#### [Instructions to follow]
Return the records from the first line through the line containing "It depends what", and leave out the pictures.

=== Section Start ===

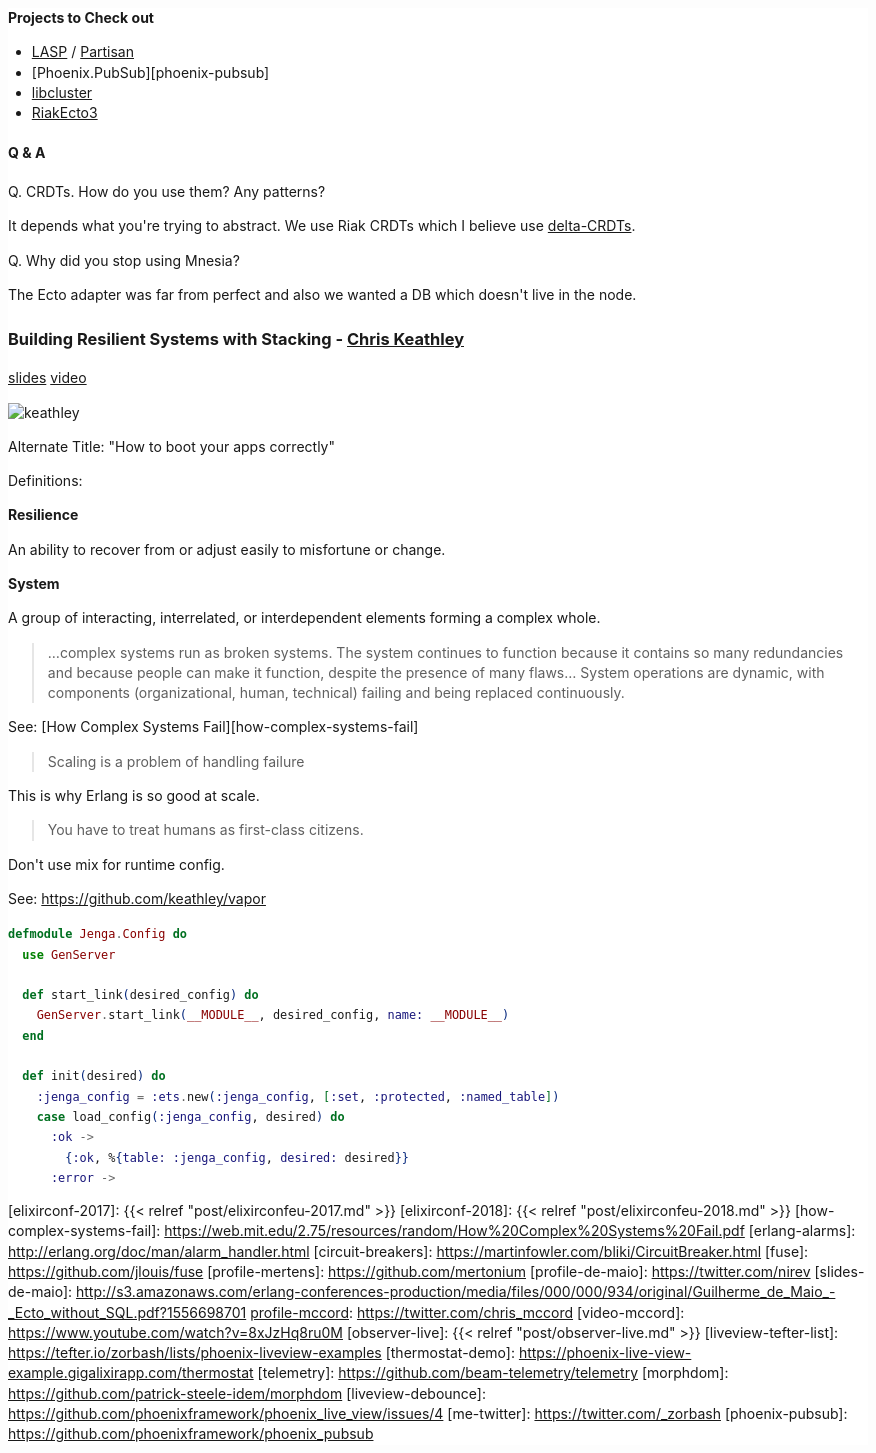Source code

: **Projects to Check out**

* [LASP][lasp] / [Partisan][partisan]
* [Phoenix.PubSub][phoenix-pubsub]
* [libcluster][libcluster]
* [RiakEcto3][riak-ecto]

#### Q & A

Q. CRDTs. How do you use them? Any patterns?

It depends what you're trying to abstract. We use Riak CRDTs which I 
believe use [delta-CRDTs][delta-crdts].

Q. Why did you stop using Mnesia?

The Ecto adapter was far from perfect and also we wanted a DB which
doesn't live in the node.

### Building Resilient Systems with Stacking - [Chris Keathley][profile-keathley]

[slides][slides-keathley]
[video][video-keathley]

<img src="/images/posts/elixirconfeu2019/keathley_resized.jpg" class="img-medium" alt="keathley"/>

Alternate Title: "How to boot your apps correctly"

Definitions:

**Resilience**

An ability to recover from or adjust easily to misfortune or change.

**System**

A group of interacting, interrelated, or
interdependent elements forming a complex whole.

> …complex systems run as broken systems. The system continues to function because it contains
> so many redundancies and because people can make it function, despite the presence of many
> flaws… System operations are dynamic, with components (organizational, human, technical) failing
> and being replaced continuously.

See: [How Complex Systems Fail][how-complex-systems-fail]

<div></div>

> Scaling is a problem of handling failure

This is why Erlang is so good at scale.

> You have to treat humans as first-class citizens.

Don't use mix for runtime config.

See: https://github.com/keathley/vapor

```elixir
defmodule Jenga.Config do
  use GenServer

  def start_link(desired_config) do
    GenServer.start_link(__MODULE__, desired_config, name: __MODULE__)
  end

  def init(desired) do
    :jenga_config = :ets.new(:jenga_config, [:set, :protected, :named_table])
    case load_config(:jenga_config, desired) do
      :ok ->
        {:ok, %{table: :jenga_config, desired: desired}}
      :error ->
```

[ElixirConf.EU-2019]: http://www.elixirconf.eu
[ElixirConf.US]: https://elixirconf.com/
[profile-Jose-Valim]: https://twitter.com/josevalim
[profile-mccord]: https://twitter.com/chris_mccord
[blog-repo]: https://github.com/zorbash/zorbash.github.com
[akka]: https://akka.io/
[broadway]: https://github.com/plataformatec/broadway
[discord]: https://blog.discordapp.com/tagged/engineering
[adroll]: https://www.adroll.com/
[forzafootball]: https://www.forzafootball.com/
[broadway-sqs]: https://github.com/plataformatec/broadway_sqs
[broadway-rabbitmq]: https://github.com/plataformatec/broadway_rabbitmq/
[broadway-rabbitmq-blogpost]: http://blog.plataformatec.com.br/2019/04/announcing-the-rabbitmq-connector-for-broadway/
[gausby-blogpost]: https://www.erlang-solutions.com/blog/thoughts-on-elixirconf-eu.html
[tefter-list]: https://www.tefter.io/zorbash/lists/elixirconf-eu-2019
[telnyx]: https://telnyx.com/
[freeswitch]: https://freeswitch.org/confluence/display/FREESWITCH/XML+Dialplan
[profile-Ranelli]: https://twitter.com/renanranelli
[profile-Gausby]: https://twitter.com/gausby
[code-elixir]: https://codesync.global/conferences/code-elixir-ldn-2019/
[tortoise]: https://github.com/gausby/tortoise
[profile-Muskala]: https://twitter.com/michalmuskala
[lokal-brewery]: https://goo.gl/maps/uVuAn53BV4UW4spu7
[muskala-thread-progress]: https://github.com/erlang/otp/tree/master/emulator/internal_doc
[instrs.tab]: https://github.com/erlang/otp/blob/master/erts/emulator/beam/instrs.tab
[preloaded-makefile]: https://github.com/erlang/otp/blob/master/erts/preloaded/src/Makefile
[profile-wijnja]: https://twitter.com/WiebeMarten
[slides-wijnja]: https://slides.com/qqwy/an-adventure-in-distributed-programming#/
[planga]: https://planga.io/
[planga-source]: https://github.com/ResiliaDev/Planga/
[cap-theorem]: https://en.wikipedia.org/wiki/CAP_theorem
[byzantine]: https://en.wikipedia.org/wiki/Byzantine_fault
[delta-crdts]: https://arxiv.org/pdf/1603.01529.pdf
[mnesia]: http://erlang.org/doc/man/mnesia.html
[cassandra]: http://cassandra.apache.org/
[couchdb]: http://couchdb.apache.org/
[riak]: https://riak.com/index.html
[profile-keythley]: https://twitter.com/ChrisKeathley
[slides-keathley]: http://s3.amazonaws.com/erlang-conferences-production/media/files/000/000/936/original/Chris_Keathley_-_Building_Resilient_Systems_with_Stacking.pdf?1556699005
[video-keathley]: https://www.youtube.com/watch?v=lg7M0h9eoug
[video-evadne]: https://www.youtube.com/watch?v=8mXqxBBvNdk
[video-valim]: https://www.youtube.com/watch?v=IzFmNQGzApQ
[profile-keathley]: https://twitter.com/ChrisKeathley
[riak-ecto]: https://github.com/Qqwy/elixir_riak_ecto3
[lasp]: https://lasp-lang.readme.io/
[partisan]: https://github.com/lasp-lang/partisan
[libcluster]: https://github.com/bitwalker/libcluster
[elixirconf-2017]: {{< relref "post/elixirconfeu-2017.md" >}}
[elixirconf-2018]: {{< relref "post/elixirconfeu-2018.md" >}}
[how-complex-systems-fail]: https://web.mit.edu/2.75/resources/random/How%20Complex%20Systems%20Fail.pdf
[erlang-alarms]: http://erlang.org/doc/man/alarm_handler.html
[circuit-breakers]: https://martinfowler.com/bliki/CircuitBreaker.html
[fuse]: https://github.com/jlouis/fuse
[profile-mertens]: https://github.com/mertonium
[profile-de-maio]: https://twitter.com/nirev
[slides-de-maio]: http://s3.amazonaws.com/erlang-conferences-production/media/files/000/000/934/original/Guilherme_de_Maio_-_Ecto_without_SQL.pdf?1556698701
[profile-mccord]: https://twitter.com/chris_mccord
[video-mccord]: https://www.youtube.com/watch?v=8xJzHq8ru0M
[observer-live]: {{< relref "post/observer-live.md" >}}
[liveview-tefter-list]: https://tefter.io/zorbash/lists/phoenix-liveview-examples
[thermostat-demo]: https://phoenix-live-view-example.gigalixirapp.com/thermostat
[telemetry]: https://github.com/beam-telemetry/telemetry
[morphdom]: https://github.com/patrick-steele-idem/morphdom
[liveview-debounce]: https://github.com/phoenixframework/phoenix_live_view/issues/4
[me-twitter]: https://twitter.com/_zorbash
[phoenix-pubsub]: https://github.com/phoenixframework/phoenix_pubsub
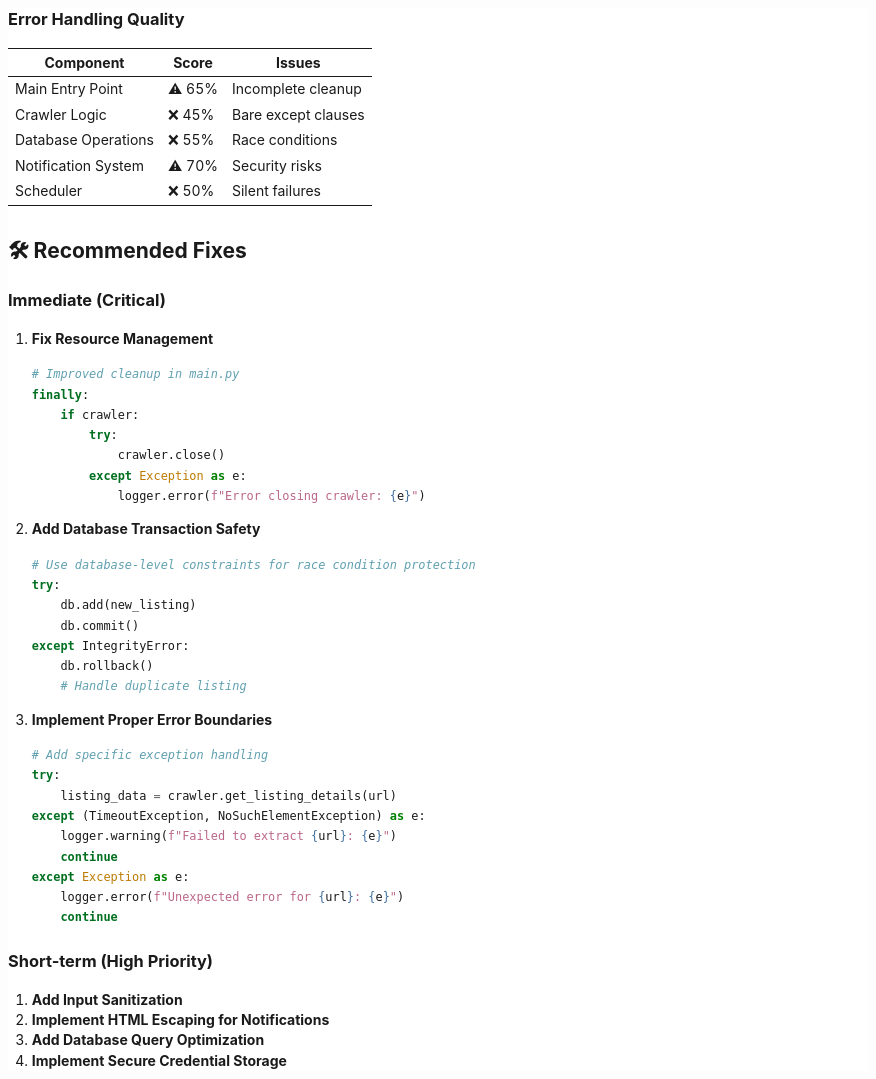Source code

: 
### Error Handling Quality
| Component | Score | Issues |
|-----------|-------|---------|
| Main Entry Point | ⚠️ 65% | Incomplete cleanup |
| Crawler Logic | ❌ 45% | Bare except clauses |
| Database Operations | ❌ 55% | Race conditions |
| Notification System | ⚠️ 70% | Security risks |
| Scheduler | ❌ 50% | Silent failures |

## 🛠️ Recommended Fixes

### Immediate (Critical)
1. **Fix Resource Management**
   ```python
   # Improved cleanup in main.py
   finally:
       if crawler:
           try:
               crawler.close()
           except Exception as e:
               logger.error(f"Error closing crawler: {e}")
   ```

2. **Add Database Transaction Safety**
   ```python
   # Use database-level constraints for race condition protection
   try:
       db.add(new_listing)
       db.commit()
   except IntegrityError:
       db.rollback()
       # Handle duplicate listing
   ```

3. **Implement Proper Error Boundaries**
   ```python
   # Add specific exception handling
   try:
       listing_data = crawler.get_listing_details(url)
   except (TimeoutException, NoSuchElementException) as e:
       logger.warning(f"Failed to extract {url}: {e}")
       continue
   except Exception as e:
       logger.error(f"Unexpected error for {url}: {e}")
       continue
   ```

### Short-term (High Priority)
1. **Add Input Sanitization**
2. **Implement HTML Escaping for Notifications**
3. **Add Database Query Optimization**
4. **Implement Secure Credential Storage**
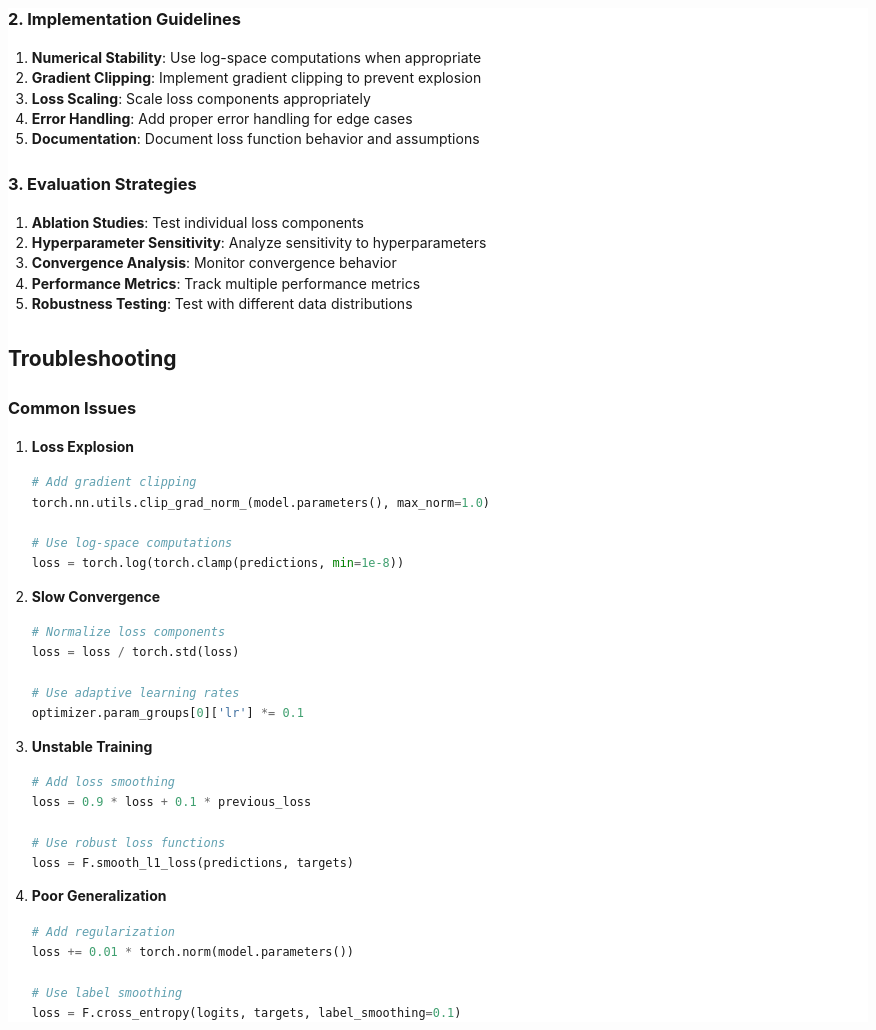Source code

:### 2. Implementation Guidelines

1. **Numerical Stability**: Use log-space computations when appropriate
2. **Gradient Clipping**: Implement gradient clipping to prevent explosion
3. **Loss Scaling**: Scale loss components appropriately
4. **Error Handling**: Add proper error handling for edge cases
5. **Documentation**: Document loss function behavior and assumptions

### 3. Evaluation Strategies

1. **Ablation Studies**: Test individual loss components
2. **Hyperparameter Sensitivity**: Analyze sensitivity to hyperparameters
3. **Convergence Analysis**: Monitor convergence behavior
4. **Performance Metrics**: Track multiple performance metrics
5. **Robustness Testing**: Test with different data distributions

## Troubleshooting

### Common Issues

1. **Loss Explosion**
   ```python
   # Add gradient clipping
   torch.nn.utils.clip_grad_norm_(model.parameters(), max_norm=1.0)
   
   # Use log-space computations
   loss = torch.log(torch.clamp(predictions, min=1e-8))
   ```

2. **Slow Convergence**
   ```python
   # Normalize loss components
   loss = loss / torch.std(loss)
   
   # Use adaptive learning rates
   optimizer.param_groups[0]['lr'] *= 0.1
   ```

3. **Unstable Training**
   ```python
   # Add loss smoothing
   loss = 0.9 * loss + 0.1 * previous_loss
   
   # Use robust loss functions
   loss = F.smooth_l1_loss(predictions, targets)
   ```

4. **Poor Generalization**
   ```python
   # Add regularization
   loss += 0.01 * torch.norm(model.parameters())
   
   # Use label smoothing
   loss = F.cross_entropy(logits, targets, label_smoothing=0.1)
   ```
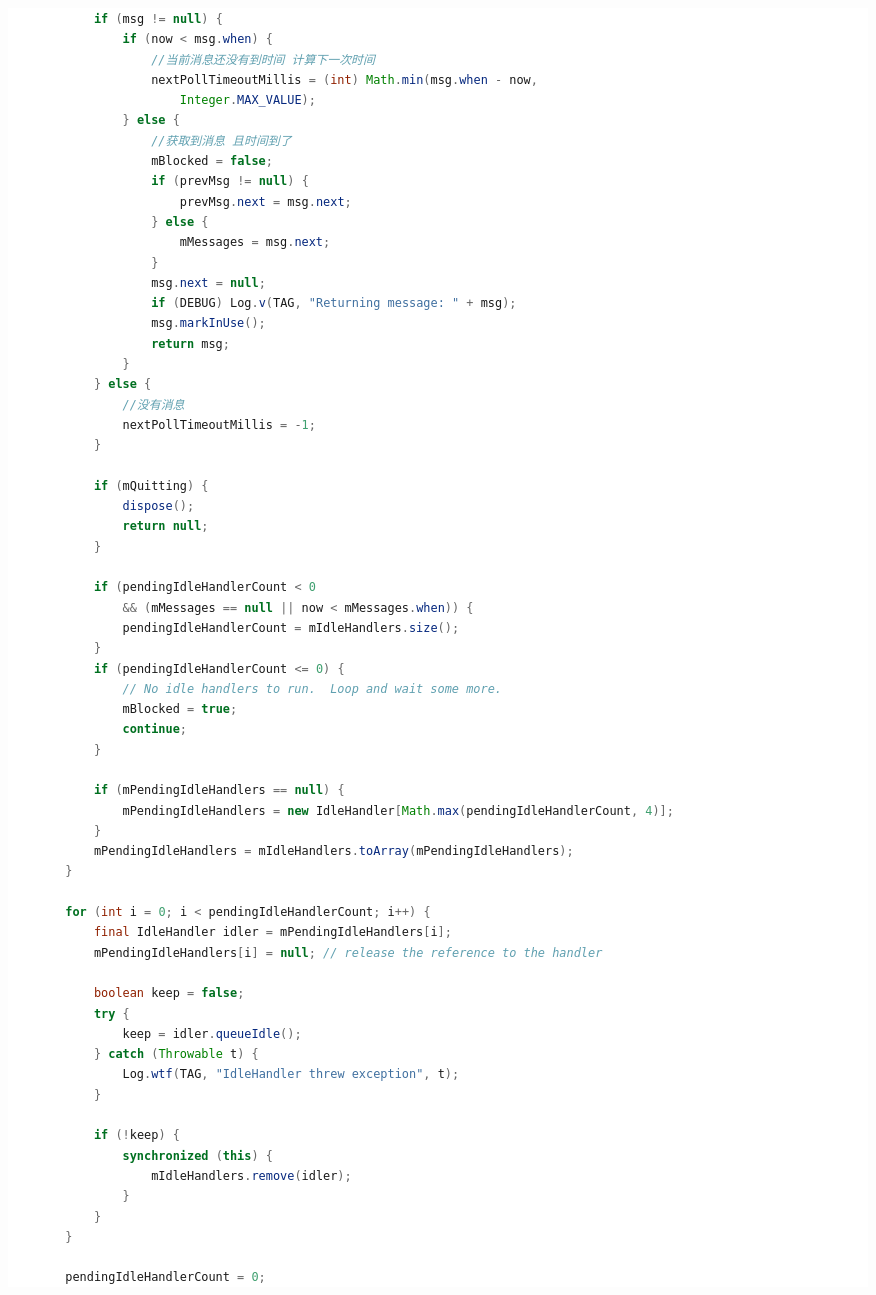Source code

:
 ```java
			if (msg != null) {
        		if (now < msg.when) {
            		//当前消息还没有到时间 计算下一次时间
	                nextPollTimeoutMillis = (int) Math.min(msg.when - now, 			
						Integer.MAX_VALUE);
				} else {
					//获取到消息 且时间到了
					mBlocked = false;
                    if (prevMsg != null) {
                    	prevMsg.next = msg.next;
					} else {
                    	mMessages = msg.next;
					}
                    msg.next = null;
                    if (DEBUG) Log.v(TAG, "Returning message: " + msg);
                    msg.markInUse();
                    return msg;
				}
			} else {
            	//没有消息
				nextPollTimeoutMillis = -1;
			}

            if (mQuitting) {
            	dispose();
				return null;
			}

            if (pendingIdleHandlerCount < 0
            	&& (mMessages == null || now < mMessages.when)) {
				pendingIdleHandlerCount = mIdleHandlers.size();
			}
            if (pendingIdleHandlerCount <= 0) {
            	// No idle handlers to run.  Loop and wait some more.
                mBlocked = true;
                continue;
			}

            if (mPendingIdleHandlers == null) {
            	mPendingIdleHandlers = new IdleHandler[Math.max(pendingIdleHandlerCount, 4)];
			}
            mPendingIdleHandlers = mIdleHandlers.toArray(mPendingIdleHandlers);
		}

        for (int i = 0; i < pendingIdleHandlerCount; i++) {
        	final IdleHandler idler = mPendingIdleHandlers[i];
            mPendingIdleHandlers[i] = null; // release the reference to the handler

            boolean keep = false;
            try {
            	keep = idler.queueIdle();
			} catch (Throwable t) {
            	Log.wtf(TAG, "IdleHandler threw exception", t);
			}

            if (!keep) {
            	synchronized (this) {
                	mIdleHandlers.remove(idler);
				}
			}
		}

        pendingIdleHandlerCount = 0;
```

=== Section End ===

#### [Result for this exercise]
Source code

: **Projects to Check out**

* [LASP][lasp] / [Partisan][partisan]
* [Phoenix.PubSub][phoenix-pubsub]
* [libcluster][libcluster]
* [RiakEcto3][riak-ecto]

#### Q & A

Q. CRDTs. How do you use them? Any patterns?

It depends what you're trying to abstract. We use Riak CRDTs which I 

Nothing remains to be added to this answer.